Our beautifully grown Lavender makes a lovely addition to a garden, patio or balcony as they have great flowers, attractive evergreen foliage and contribute a fantastic scent. They are one of only a few plants sold for culinary use that look good and grow well outside the kitchen garden as well as in it. And we grow and source the best, and hardiest, English & Dutch Lavenders for garden and culinary use. A naturally small, bushy shrub, it is one of the most effective ornamental hedging and edging plants: a go-to choice to soften straight lines, blurring the lines of terraces, steps, and paths.
Choose from blue, pink and white flowered lavender in a range of sizes - all of which should be planted (if you want a hedge) at 3 per metre.
Queen Victoria was a lover of lavender as a scent, and it became very fashionable with the ladies of the day which led to English lavender becoming a profitable industry with the main growing areas being just south of London, around Merton. The rise in land prices after the First World War pushed the growers out of business, so now most commercial lavender growing is in Provence where the vast expanses of purple and blue in summer have become an iconic image and are a huge tourist attraction.
All varieties will grow into thick little ornamental hedges, perfect for covering up the base of a rose border. If you live in the sunnier, warmer Southern and Western parts of England and Wales, every variety will thrive without bother. For the rest of the island, Hidcote and Munstead are the toughest varieties, and will look lovely for several more years than the others without any protection in winter: all lavender naturally declines in aesthetic appeal after about a decade, even with diligent care. Butterfly lavender is the most tender of the bunch, and in colder regions it's usually best to grow it in pots and take it indoors overwinter to keep it happy.
For packing pot-pourris and other scented items, the Lavandula intermedia varieties, known as Dutch lavenders or Lavandins, have the strongest scent, with a high camphor content.
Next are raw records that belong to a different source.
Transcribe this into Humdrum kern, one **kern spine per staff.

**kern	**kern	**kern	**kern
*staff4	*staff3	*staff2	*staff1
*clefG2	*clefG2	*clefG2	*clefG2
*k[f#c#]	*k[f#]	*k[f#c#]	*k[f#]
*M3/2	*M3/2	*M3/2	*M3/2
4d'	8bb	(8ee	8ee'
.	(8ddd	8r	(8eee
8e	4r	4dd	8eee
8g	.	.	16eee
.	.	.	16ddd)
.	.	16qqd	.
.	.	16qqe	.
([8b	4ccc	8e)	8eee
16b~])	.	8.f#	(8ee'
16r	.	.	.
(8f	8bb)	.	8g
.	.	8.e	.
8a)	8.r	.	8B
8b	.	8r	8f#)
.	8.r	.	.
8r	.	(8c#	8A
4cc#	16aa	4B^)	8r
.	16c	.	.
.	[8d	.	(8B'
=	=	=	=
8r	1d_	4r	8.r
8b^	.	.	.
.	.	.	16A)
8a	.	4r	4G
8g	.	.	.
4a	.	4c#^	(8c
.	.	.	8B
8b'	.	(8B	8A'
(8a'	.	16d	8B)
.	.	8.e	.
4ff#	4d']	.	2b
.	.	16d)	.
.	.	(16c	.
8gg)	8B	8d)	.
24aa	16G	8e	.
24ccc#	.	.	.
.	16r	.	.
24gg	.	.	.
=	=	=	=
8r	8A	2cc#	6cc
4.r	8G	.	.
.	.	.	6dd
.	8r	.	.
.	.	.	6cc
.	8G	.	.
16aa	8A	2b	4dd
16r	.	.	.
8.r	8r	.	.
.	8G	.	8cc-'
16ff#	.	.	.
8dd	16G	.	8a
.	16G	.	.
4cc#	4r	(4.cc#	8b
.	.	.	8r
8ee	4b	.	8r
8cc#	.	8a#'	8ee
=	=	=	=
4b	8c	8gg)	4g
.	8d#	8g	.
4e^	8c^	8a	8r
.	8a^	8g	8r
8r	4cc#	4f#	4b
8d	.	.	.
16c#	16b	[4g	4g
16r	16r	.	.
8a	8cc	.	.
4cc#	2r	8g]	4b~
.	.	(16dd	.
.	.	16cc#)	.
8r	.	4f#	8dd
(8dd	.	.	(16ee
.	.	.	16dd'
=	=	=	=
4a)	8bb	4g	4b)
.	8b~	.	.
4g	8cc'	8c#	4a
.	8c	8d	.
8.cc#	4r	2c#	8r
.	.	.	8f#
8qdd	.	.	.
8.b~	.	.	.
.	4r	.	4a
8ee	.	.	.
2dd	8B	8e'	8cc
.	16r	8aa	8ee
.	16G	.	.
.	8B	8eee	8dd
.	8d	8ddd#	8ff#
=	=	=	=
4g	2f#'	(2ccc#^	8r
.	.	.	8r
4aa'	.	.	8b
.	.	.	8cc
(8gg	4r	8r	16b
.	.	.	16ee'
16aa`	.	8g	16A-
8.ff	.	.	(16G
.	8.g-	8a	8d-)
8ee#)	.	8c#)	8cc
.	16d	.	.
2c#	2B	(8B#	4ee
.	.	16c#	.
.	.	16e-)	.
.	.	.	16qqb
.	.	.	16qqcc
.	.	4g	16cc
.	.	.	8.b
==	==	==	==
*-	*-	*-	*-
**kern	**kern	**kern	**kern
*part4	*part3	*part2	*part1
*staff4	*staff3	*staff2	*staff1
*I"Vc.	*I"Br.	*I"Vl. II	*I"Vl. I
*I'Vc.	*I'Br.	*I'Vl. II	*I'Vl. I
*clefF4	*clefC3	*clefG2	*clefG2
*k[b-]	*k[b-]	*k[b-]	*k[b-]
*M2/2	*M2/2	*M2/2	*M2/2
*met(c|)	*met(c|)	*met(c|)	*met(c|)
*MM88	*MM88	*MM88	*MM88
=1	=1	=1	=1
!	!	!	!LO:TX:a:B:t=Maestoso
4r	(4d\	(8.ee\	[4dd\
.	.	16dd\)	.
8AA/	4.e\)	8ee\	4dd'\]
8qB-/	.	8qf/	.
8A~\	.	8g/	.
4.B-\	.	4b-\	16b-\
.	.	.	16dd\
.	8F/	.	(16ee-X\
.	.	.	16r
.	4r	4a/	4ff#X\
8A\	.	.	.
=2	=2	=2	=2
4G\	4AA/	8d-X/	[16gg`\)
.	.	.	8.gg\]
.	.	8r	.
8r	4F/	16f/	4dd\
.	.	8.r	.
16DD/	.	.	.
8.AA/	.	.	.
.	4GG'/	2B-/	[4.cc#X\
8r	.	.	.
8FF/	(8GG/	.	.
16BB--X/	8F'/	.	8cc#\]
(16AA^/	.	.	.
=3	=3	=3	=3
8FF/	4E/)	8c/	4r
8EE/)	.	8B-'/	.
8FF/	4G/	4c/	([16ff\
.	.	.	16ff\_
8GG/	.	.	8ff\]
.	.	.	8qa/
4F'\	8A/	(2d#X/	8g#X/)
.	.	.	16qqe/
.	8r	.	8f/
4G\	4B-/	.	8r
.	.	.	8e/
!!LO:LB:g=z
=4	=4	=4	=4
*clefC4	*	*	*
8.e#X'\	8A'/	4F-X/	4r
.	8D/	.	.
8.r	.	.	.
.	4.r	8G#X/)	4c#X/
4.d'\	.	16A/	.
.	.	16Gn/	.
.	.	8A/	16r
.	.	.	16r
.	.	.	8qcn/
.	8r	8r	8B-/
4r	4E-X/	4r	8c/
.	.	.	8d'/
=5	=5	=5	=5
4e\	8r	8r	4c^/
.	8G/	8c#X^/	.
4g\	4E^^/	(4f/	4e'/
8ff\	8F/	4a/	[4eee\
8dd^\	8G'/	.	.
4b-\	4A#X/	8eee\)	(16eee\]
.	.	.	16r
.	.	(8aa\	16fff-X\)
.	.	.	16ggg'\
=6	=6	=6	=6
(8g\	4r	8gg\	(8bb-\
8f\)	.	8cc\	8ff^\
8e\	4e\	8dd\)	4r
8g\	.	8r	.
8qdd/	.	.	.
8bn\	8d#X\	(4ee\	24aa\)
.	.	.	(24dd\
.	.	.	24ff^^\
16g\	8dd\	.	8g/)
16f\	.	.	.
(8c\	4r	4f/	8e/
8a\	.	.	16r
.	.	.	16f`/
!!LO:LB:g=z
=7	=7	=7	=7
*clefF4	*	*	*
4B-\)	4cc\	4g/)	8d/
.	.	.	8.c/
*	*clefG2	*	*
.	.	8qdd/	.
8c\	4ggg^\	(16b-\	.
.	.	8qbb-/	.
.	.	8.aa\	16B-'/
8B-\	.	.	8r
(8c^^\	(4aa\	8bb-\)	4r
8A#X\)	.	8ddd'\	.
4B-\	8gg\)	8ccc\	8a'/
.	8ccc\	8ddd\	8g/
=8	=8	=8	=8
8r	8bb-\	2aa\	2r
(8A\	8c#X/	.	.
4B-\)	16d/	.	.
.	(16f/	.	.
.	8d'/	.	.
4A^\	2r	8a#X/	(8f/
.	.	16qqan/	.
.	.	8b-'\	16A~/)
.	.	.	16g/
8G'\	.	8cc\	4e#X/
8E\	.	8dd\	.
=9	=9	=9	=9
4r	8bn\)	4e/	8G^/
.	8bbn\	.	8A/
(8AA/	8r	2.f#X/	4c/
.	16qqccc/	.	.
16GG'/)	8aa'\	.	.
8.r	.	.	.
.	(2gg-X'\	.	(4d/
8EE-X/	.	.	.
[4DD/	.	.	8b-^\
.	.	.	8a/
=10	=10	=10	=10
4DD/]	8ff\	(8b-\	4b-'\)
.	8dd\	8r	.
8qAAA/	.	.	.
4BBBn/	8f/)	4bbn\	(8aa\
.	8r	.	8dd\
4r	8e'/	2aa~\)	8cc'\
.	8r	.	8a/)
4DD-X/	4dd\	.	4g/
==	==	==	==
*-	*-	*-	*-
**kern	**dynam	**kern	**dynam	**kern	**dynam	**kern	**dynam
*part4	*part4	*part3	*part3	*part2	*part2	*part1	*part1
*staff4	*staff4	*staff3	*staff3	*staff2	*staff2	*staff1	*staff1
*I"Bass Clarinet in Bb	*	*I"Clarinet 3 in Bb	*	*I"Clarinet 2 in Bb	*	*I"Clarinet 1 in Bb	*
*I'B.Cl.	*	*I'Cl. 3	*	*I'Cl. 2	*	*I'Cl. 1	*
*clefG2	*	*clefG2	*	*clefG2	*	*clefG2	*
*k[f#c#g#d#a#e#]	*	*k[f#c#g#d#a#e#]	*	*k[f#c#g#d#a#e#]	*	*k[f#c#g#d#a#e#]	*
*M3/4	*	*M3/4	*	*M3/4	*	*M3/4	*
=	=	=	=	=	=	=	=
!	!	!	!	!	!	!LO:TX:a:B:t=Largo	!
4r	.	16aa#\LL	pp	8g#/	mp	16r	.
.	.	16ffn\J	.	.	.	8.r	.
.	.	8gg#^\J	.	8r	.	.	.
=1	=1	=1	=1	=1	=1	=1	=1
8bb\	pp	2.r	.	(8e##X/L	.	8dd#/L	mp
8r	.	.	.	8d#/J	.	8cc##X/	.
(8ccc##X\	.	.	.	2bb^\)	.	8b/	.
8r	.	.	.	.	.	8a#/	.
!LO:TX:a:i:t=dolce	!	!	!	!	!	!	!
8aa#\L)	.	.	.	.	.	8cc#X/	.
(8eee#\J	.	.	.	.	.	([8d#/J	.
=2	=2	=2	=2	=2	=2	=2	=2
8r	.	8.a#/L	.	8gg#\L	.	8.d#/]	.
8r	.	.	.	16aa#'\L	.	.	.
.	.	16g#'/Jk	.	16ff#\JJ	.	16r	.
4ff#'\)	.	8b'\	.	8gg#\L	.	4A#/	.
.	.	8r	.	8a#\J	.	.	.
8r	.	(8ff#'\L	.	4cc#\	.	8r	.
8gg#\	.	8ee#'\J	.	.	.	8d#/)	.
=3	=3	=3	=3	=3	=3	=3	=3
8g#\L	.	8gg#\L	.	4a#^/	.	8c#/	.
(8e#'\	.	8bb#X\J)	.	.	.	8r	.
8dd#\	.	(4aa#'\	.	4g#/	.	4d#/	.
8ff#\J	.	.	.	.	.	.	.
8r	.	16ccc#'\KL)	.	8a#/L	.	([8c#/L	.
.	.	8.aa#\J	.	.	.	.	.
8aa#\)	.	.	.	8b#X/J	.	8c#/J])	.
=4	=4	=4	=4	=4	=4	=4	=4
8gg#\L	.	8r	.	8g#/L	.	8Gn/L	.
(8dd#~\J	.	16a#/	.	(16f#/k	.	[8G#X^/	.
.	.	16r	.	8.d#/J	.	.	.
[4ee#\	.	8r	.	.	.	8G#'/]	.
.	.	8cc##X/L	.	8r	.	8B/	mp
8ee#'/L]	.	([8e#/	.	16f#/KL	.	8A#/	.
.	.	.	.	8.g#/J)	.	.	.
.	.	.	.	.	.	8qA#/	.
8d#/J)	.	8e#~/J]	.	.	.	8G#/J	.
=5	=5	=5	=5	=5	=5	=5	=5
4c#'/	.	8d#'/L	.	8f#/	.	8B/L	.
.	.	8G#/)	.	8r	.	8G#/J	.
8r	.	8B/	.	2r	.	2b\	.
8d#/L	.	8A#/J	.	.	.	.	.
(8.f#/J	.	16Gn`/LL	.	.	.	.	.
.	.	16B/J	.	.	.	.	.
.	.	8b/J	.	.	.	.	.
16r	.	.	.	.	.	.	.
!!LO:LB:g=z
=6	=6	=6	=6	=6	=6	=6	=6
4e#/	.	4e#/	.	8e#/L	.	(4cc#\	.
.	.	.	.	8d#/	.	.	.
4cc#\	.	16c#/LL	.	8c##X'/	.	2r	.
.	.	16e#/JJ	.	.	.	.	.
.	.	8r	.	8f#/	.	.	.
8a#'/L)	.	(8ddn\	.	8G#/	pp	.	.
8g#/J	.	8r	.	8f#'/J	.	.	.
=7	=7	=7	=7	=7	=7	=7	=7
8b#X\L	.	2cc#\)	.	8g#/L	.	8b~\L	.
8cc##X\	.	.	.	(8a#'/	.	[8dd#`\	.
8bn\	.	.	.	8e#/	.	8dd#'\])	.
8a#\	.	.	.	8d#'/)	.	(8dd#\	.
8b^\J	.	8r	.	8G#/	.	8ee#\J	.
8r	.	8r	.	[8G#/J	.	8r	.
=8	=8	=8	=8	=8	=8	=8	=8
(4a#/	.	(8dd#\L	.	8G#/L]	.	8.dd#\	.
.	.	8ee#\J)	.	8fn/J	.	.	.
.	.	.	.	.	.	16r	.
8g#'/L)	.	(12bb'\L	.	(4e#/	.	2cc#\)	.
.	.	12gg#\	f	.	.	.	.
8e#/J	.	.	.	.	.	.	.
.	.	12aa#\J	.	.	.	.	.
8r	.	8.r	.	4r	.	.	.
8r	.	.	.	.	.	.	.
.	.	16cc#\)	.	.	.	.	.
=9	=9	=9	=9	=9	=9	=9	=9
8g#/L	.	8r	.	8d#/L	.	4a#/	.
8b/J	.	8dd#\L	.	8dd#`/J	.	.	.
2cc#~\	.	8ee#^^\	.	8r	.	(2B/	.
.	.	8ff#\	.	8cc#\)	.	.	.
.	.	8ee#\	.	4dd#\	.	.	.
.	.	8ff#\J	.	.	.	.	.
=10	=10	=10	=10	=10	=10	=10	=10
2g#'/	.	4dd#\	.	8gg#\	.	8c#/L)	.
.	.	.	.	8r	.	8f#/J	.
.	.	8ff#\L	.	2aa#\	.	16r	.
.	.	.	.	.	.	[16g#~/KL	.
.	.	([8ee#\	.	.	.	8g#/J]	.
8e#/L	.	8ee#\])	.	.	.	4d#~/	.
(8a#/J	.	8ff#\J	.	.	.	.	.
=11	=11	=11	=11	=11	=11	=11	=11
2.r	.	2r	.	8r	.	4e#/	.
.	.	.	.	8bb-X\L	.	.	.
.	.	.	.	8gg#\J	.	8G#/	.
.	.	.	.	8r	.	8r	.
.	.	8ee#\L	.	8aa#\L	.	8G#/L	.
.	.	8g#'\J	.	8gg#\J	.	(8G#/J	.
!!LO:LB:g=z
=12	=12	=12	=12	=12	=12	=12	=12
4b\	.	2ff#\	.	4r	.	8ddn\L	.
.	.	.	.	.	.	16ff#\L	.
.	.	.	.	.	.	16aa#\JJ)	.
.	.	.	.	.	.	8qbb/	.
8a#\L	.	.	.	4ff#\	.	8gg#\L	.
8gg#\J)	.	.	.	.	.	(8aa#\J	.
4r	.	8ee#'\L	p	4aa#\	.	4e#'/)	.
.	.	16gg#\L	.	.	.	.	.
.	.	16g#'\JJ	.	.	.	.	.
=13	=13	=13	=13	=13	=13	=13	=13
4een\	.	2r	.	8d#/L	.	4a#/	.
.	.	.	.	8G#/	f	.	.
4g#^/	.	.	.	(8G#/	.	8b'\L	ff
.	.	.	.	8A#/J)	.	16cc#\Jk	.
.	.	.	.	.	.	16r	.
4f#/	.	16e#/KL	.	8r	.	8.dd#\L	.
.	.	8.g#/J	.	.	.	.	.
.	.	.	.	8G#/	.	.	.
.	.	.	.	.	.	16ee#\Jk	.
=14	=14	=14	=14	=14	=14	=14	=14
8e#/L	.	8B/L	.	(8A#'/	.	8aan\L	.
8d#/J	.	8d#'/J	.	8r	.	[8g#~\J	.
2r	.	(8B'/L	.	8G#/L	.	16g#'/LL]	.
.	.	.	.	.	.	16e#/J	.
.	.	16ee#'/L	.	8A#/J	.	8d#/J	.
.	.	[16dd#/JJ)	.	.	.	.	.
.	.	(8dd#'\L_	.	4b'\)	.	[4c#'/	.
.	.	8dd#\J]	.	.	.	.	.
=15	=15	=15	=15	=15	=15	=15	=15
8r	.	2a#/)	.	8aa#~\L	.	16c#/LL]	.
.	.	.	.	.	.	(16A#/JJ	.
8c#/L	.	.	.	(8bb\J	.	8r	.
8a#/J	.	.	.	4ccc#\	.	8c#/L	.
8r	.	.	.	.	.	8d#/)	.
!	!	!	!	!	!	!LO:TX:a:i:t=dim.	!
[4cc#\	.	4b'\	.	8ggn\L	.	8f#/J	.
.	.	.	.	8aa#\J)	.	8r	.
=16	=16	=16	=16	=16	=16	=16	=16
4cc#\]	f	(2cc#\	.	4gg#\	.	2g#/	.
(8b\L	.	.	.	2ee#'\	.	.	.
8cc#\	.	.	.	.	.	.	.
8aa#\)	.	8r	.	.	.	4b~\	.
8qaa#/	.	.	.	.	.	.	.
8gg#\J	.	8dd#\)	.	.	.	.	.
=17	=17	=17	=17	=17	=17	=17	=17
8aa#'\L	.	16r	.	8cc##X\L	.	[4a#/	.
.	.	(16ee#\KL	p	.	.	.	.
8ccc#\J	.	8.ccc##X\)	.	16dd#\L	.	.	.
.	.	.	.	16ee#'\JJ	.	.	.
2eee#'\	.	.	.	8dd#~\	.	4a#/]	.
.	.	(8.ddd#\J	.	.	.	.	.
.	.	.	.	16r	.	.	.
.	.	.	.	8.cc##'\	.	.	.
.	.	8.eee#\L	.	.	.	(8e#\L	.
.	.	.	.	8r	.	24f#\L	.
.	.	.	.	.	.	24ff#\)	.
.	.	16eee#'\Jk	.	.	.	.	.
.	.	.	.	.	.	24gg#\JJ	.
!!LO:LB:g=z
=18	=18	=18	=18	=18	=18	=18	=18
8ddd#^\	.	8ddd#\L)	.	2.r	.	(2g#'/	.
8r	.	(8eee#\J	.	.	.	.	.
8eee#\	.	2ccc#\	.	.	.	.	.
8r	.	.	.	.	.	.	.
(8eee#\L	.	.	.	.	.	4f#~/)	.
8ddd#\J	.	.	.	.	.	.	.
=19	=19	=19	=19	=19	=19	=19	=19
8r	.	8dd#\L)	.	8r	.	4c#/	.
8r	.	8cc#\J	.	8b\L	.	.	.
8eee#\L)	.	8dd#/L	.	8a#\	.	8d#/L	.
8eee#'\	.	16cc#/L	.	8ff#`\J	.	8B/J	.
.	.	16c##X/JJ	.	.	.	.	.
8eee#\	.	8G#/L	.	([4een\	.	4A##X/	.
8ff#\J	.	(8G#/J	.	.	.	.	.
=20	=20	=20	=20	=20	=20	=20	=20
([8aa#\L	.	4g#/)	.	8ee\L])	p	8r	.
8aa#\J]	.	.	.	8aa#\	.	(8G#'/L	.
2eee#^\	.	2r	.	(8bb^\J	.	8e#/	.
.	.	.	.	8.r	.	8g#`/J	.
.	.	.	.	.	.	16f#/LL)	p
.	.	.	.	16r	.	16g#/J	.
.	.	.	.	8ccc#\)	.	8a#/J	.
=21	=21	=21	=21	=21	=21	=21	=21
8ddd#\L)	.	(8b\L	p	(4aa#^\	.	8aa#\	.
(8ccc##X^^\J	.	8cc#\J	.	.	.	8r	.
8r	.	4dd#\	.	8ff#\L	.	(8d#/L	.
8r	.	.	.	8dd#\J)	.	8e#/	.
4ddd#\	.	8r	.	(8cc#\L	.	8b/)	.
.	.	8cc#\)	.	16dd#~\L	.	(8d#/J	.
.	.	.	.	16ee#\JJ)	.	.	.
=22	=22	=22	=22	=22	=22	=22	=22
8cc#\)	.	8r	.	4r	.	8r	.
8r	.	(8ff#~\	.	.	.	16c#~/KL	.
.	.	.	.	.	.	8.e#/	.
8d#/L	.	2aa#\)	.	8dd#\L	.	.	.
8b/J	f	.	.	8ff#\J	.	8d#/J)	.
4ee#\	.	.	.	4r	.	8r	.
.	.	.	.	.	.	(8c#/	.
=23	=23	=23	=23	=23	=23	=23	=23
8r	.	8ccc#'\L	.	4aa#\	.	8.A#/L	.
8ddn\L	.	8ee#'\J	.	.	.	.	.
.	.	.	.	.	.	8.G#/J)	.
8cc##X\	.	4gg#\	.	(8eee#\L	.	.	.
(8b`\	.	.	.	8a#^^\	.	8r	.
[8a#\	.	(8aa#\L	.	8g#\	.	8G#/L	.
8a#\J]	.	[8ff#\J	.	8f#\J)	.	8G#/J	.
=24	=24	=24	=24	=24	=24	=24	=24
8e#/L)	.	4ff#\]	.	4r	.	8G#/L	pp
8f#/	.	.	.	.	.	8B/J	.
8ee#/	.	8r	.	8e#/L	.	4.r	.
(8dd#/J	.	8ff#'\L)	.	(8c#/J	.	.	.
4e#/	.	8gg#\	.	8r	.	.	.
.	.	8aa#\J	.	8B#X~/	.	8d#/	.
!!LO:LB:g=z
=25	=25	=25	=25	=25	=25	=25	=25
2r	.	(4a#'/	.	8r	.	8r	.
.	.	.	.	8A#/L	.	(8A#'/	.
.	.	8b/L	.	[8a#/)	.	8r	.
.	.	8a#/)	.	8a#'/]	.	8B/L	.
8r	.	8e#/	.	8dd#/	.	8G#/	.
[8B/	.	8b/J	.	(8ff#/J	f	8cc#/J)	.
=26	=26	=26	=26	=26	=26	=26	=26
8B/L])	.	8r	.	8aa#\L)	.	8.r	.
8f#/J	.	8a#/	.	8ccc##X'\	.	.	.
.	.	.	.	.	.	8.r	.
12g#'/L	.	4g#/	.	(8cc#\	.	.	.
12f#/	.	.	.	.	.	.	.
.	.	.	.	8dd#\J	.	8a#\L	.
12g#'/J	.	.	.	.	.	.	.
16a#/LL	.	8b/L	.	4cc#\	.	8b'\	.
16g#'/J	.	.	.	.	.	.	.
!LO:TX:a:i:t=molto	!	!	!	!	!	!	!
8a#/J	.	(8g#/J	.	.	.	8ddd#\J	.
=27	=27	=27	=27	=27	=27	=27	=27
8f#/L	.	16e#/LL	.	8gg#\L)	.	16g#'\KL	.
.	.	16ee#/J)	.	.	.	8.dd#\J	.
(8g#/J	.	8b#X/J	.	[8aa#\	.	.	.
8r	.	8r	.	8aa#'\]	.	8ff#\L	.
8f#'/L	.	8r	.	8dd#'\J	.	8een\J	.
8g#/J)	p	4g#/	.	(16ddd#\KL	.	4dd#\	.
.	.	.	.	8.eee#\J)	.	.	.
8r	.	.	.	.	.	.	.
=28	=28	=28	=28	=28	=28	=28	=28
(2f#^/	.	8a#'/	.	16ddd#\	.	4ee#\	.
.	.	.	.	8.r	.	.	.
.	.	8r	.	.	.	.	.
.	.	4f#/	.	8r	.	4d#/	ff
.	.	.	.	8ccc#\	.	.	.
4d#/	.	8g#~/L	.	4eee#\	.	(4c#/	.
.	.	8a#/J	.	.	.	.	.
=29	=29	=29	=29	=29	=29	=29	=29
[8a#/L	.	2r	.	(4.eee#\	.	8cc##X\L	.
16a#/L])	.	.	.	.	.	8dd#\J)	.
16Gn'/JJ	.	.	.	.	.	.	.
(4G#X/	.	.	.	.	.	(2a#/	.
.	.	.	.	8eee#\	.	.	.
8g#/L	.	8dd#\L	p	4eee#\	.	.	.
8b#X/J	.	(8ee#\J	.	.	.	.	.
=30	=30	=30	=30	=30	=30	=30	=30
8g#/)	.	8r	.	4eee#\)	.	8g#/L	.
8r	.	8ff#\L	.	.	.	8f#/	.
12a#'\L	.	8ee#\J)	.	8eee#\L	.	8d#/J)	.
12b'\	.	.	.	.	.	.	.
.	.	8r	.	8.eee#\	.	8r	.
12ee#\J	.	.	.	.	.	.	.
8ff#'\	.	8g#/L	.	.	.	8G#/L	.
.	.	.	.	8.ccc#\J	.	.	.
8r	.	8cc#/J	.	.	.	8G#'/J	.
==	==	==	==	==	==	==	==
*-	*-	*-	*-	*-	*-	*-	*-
Lavandula angustifolia varieties are definitely best for cooking with, and many people prefer their milder scent when it's right up close in aromatherapy or under their pillow.
All lavender loves a dryish, windy place in the sun, and none can stand damp feet. The best time to plant is into warm soil, usually from late April/early May (depending on our ‘characterful’ climate) through to early August.
Being of Mediterranean origin, they thrive in a poor, free draining soil and full sun. A heavy or clay soil can be improved by adding matter to help drainage, such as leaf mould and gravel, and a good tip is to create mounds of soil to plant into, or low raised beds, which keeps the base of the plants above the wet ground.
When planting a lavender hedge, it is best plant on a low ridge to improve air flow (in most gardens) and allow 3 plants per metre (one every 33cms). Pruning should be carried out every autumn, in order to keep plants looking bushy and healthy. It involves careful clipping of the foliage, back to around 2cm of new growth. Lavenders do not take kindly to hard pruning, so cutting back into old woody growth should be avoided. A bit of commitment to dead-heading your lavender regularly through the season will encourage plenty of repeat flowering. A great task to occupy the kids!